Kedua: Rahmat Allah kepada para hamba-Nya dibuktikan dengan Allah membebani kewajiban sesuai yang hamba-Nya itu mampu. Kewajiban itu tidak mungkin keluar dari kemampuannya.

Ketiga: Kesulitan mendatangkan kemudahan karena sakit dan safar adalah sangkaan mendapatkan kesulitan. Akan tetapi, tidak berpuasa itu dikaitkan dengan safar, tidak dikaitkan dengan kesulitan. Seandainya safar dalam keadaan menyenangkan, tetap saja boleh mengambil keringanan untuk tidak berpuasa. Adapun sakit, jika berpuasa malah menimbulkan mudarat, maka haram untuk berpuasa. Jika berpuasa saat sakit malah sulit, maka dimakruhkan untuk berpuasa.

Keempat: Tidak kuat secara permanen untuk berpuasa atau merasa berat karena usia yang sudah sepuh, maka dipilih untuk tidak berpuasa dan diperintahkan mengeluarkan fidyah dari setiap hari tidak berpuasa.

Kelima: Ayat ini menunjukkan bertingkatnya amalan, satu amalan lebih unggul dari amalan lainnya. Dalam ayat dibandingkan antara puasa dan fidyah, memilih puasa itu lebih afdal.

Keenam: Di antara berkah ilmu adalah mengetahui mana amalan yang lebih afdal, sehingga itulah yang dipilih untuk dikerjakan.

Ketujuh: Qadha’ puasa dengan memilih berpuasa pada hari yang diinginkan untuk menggantikan puasa sebelumnya yang berada pada musim panas, tidaklah masalah. Mengqadha’ seperti itu masuk pula dalam keumuman ayat yang memerintahkan untuk menunaikan qadha’ pada hari apa pun.

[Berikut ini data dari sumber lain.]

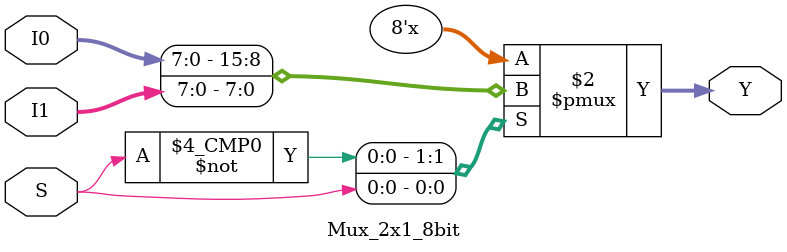
<source format=v>
module Mux_2x1_8bit(I0, I1, S, Y);
  input[7:0] I0, I1;
  input S;
  output reg [7:0] Y;

  always @(*) begin
    case (S)
      1'b0: Y = I0; 
      1'b1: Y = I1;  
    endcase
  end
endmodule
</source>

Sahabat, itulah tadi beberapa faedah surah Al-Baqarah ayat 184. Mudah-mudahan menjadi tambahan wawasan bagi kita sehingga senantiasa berusaha meningkatkan amal soleh lebih baik!

Referensi: Tuasikal, Muhammad Abduh. 2020. Untaian Faedah dari Ayat Puasa. Daerah Istimewa Yogyakarta: Rumaysho.